I felt so upset for calling her and not being able to handle it all better, and so broken. She told me that she went through a time where he had to lean on her own therapist, and she didn't like it ether - but now she doesn't need to do it anymore. She said, I just touch basis with my supervising therapist when "I need a little support in my job." (My therapist only works with trauma survivors and works hard to stay very healthy herself. She supervises others in her clinic, and gets supervised too. I get really hesitant around therapist types because I had a neighbor who was a trauma therapist who was vicariously traumatized by their job. But they never asked for help until it was too late. It makes me safer to know she has support if her job ever got too hard, and she knows it helps me to know this, so it wasn't too weird of self disclosure, I think. I don't know. I don't much care right now.)
We did some very brief somatic experiencing work over the phone - which usually brings a little relief. It did help. Mostly, she validated what I was feeling and kept telling me that I'm not alone in this, and it gets better. She kept telling me I won't always be alone - it's just for a season right now, as I heal. She told me that many of her clients face being alone on the holidays. It's very hard "for most everyone" but "it will not always be this way."
I told her that my family's acts to scapegoat me every holiday season feels so mean. In the past, I have seen their attempts to scapegoat me as hurtful and wrong, and dysfunctional. Sometimes I have seen it as deserved and taken in the scapegoating too much. Saying "this is mean" and "this is not appropriate way to treat a human being" - that felt almost empowering to say. It also felt like I was a little kid when I said it. I melted into a pile of tears.
My therapist told me that this isn't only about losing having family, it is also about gaining something, my healing. She told me the pain is an expected and common part of getting out of a "sick family system that is hurting you." She told me that getting out of the system, taking back my self from them, will hurt very bad, and it will eventually free me up to more healthy relationships.
We talked a bit about how much it just hurts. I told her how far I had gotten towards harming myself. She wasn't mad. She said she was very glad I contacted her instead. She said it doesn't surprise her that it hurts to a life and death degree. It hurts this bad because as a kid, I needed my parents to be there. It was life or death as a kid. Kids internalize their parents messages in order to stay connected to them, because they depend on their caregivers to live. I'm not a kid anymore, but I'm processing through those kid losses, so it might feel like I can't live without them, the pain is too great, and that death is the only escape from the pain. "You were stuck as a kid. You are not stuck anymore, but you were then. So it makes sense that as you process these losses, you might feel like there is no escape and death is the only option." She said this is normal for the kind of processing I'm doing and how I was hurt as a kid.
She kept telling me that every week she sees me change and grow, and that I will get through this and it will get better.
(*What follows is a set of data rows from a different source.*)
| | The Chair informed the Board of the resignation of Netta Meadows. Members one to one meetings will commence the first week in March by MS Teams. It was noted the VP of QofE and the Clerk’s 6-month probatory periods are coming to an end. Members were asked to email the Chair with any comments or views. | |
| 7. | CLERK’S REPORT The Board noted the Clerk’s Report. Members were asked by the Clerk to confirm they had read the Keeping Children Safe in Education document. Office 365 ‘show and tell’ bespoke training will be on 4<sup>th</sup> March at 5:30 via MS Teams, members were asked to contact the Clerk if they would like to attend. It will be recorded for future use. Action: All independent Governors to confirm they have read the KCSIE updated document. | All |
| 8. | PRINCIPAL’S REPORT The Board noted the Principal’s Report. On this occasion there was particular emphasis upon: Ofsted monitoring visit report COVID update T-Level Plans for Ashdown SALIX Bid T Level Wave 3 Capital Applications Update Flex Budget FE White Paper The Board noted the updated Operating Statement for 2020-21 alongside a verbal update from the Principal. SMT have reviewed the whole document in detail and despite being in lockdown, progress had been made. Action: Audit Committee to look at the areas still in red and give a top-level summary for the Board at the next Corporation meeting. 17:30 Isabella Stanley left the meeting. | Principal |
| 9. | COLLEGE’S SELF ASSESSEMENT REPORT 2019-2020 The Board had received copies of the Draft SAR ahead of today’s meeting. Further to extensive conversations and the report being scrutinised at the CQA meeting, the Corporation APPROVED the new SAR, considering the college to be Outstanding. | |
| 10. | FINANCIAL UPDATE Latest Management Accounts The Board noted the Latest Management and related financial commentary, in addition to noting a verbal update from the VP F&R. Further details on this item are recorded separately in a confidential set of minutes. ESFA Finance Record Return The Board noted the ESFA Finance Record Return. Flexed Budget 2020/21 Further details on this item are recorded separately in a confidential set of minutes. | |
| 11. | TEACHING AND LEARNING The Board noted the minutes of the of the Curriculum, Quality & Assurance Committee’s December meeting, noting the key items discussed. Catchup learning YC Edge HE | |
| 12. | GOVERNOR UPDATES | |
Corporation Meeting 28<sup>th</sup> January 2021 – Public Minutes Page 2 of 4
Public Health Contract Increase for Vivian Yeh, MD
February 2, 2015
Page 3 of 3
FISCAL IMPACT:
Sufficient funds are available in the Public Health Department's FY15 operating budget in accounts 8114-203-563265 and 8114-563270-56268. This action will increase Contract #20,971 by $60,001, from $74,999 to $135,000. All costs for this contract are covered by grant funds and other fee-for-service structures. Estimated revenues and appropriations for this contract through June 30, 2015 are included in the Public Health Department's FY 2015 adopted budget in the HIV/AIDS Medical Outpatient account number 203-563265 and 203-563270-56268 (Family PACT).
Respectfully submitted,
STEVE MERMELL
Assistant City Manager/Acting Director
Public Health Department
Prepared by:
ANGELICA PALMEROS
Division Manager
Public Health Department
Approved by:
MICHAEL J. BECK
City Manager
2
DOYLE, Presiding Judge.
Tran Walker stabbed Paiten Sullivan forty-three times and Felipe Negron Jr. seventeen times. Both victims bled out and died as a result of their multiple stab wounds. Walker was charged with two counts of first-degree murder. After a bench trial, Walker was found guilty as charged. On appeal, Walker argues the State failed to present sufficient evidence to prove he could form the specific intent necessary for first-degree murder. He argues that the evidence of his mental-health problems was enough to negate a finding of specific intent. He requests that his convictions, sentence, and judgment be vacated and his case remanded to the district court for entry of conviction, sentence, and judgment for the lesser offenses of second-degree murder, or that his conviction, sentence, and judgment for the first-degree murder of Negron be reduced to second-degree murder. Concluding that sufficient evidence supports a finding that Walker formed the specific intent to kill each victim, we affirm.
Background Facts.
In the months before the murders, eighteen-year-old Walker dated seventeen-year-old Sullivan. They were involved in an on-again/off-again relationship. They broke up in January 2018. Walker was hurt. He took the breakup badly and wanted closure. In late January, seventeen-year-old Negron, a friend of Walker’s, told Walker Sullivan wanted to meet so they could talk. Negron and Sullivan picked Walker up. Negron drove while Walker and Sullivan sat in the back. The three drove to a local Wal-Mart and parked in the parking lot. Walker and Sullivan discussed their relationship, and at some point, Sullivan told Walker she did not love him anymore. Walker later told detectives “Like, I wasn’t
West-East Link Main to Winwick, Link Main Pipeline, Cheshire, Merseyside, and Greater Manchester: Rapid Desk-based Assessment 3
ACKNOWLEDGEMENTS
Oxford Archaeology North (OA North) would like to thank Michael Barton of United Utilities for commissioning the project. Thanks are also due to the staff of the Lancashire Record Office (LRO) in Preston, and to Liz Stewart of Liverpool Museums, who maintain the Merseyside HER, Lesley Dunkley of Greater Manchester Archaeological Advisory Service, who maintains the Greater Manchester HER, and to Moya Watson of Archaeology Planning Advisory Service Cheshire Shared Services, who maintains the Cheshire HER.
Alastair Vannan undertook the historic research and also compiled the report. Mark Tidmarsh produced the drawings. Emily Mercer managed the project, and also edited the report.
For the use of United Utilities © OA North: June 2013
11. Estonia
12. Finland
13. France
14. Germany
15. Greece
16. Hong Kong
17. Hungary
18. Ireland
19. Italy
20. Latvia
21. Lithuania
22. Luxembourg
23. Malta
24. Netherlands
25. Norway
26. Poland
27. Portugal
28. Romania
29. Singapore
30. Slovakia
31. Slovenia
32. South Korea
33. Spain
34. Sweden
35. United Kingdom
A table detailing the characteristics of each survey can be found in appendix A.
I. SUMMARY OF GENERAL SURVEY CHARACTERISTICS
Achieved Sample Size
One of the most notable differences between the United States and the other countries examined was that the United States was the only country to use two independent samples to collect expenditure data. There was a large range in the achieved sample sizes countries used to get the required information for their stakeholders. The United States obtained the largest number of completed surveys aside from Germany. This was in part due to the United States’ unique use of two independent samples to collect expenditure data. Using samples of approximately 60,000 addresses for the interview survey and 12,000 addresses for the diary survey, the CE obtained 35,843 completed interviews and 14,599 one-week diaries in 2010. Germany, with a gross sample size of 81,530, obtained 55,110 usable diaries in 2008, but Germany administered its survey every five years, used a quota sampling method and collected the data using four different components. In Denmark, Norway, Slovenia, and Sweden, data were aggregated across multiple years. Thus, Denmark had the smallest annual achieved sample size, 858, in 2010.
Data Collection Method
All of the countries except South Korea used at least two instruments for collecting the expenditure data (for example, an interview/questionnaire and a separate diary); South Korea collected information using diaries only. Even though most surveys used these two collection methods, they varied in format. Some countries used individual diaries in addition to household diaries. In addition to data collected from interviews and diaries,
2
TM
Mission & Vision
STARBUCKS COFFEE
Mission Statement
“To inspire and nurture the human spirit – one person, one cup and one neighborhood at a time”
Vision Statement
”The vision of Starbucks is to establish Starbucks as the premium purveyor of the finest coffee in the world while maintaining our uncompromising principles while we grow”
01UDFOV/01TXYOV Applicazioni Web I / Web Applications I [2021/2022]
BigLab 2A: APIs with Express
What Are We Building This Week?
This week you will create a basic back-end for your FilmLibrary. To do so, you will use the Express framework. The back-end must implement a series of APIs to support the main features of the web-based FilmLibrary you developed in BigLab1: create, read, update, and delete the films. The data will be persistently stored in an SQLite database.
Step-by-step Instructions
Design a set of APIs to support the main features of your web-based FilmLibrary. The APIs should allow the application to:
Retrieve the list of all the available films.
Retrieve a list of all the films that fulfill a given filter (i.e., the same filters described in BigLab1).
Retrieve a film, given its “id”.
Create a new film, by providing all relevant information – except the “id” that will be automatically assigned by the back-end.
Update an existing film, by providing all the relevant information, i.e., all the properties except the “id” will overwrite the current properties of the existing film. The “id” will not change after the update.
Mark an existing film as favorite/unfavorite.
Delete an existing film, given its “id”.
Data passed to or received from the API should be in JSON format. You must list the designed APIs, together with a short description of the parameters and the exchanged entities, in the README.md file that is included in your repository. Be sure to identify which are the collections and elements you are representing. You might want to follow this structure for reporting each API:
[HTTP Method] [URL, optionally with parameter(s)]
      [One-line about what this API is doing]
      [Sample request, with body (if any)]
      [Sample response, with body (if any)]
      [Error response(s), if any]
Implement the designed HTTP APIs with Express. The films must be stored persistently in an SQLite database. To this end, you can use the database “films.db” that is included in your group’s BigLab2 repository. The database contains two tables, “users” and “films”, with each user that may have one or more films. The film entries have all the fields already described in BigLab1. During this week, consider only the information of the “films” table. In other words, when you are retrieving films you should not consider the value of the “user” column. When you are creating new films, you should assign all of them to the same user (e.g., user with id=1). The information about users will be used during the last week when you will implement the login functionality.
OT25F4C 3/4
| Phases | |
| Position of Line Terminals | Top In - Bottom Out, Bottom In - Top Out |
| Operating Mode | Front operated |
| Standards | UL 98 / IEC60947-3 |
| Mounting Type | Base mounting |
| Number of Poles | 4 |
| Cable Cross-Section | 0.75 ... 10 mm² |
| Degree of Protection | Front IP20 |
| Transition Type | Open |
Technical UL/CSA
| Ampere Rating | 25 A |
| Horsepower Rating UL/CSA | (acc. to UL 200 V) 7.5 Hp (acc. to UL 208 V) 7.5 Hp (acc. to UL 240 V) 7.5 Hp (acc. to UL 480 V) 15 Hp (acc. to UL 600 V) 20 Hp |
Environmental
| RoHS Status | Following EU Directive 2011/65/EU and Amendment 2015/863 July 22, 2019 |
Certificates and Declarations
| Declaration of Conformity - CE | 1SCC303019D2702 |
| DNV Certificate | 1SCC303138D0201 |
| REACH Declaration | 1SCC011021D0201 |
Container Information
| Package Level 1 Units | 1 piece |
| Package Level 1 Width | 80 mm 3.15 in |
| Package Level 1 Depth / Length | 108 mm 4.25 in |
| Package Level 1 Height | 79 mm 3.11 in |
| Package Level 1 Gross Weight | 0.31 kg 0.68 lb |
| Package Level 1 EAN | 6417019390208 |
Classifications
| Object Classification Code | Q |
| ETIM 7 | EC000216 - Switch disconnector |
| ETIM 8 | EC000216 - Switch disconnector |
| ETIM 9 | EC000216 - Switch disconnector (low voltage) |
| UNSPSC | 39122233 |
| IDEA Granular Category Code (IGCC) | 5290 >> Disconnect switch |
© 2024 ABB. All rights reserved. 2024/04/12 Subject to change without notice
I think she was trying to help me find hope to hang on.
We talked about ways to cope with the pain, but she quickly told me that I have more coping skills than most her clients. I pushed to do some planning to feel safe anyhow - and she supported me in it. She told me that she felt I needed to learn to connect with people more when the pain is so great, and to keep being kind to myself, help the hurt kid part of me to hang on, and that when (not if) the really dark desperately suicidal thoughts come up, to be kind and remind myself that as a kid, it was life and death to stay connected to my parents, and now, it's gonna hurt so bad at times that it is going to feel like death would be better, but I don't need to die. If I hang on through it, there is a much better future ahead...
I told her I didn't know how to take all of this in. She said, "that's ok. We will keep working through it." I made some plans to structure the next few days with connecting with a few friends and doing some distractions, and she said that if it gets worse, to just text her and if I can't stay safe, go to the ER and wait and she will contact them as soon as she can to tell them how they can help me "ride out the pain and grief." We did talk about writing no-send letters to my family, and to my hurting self. Sounds weird and yet makes sense somehow to me.
One thing I like/hate about my therapist, she doesn't have quick fixes, or really any fixes to the pain - but a path through it. Maybe. She says this will get better, and I'm not sure. I hope she is right.
I'm home, I'm fighting tears and tremendous pain, but much thanks to everyone here, and my therapist, I feel like I have some options to try to get through tonight. Thank you deeply.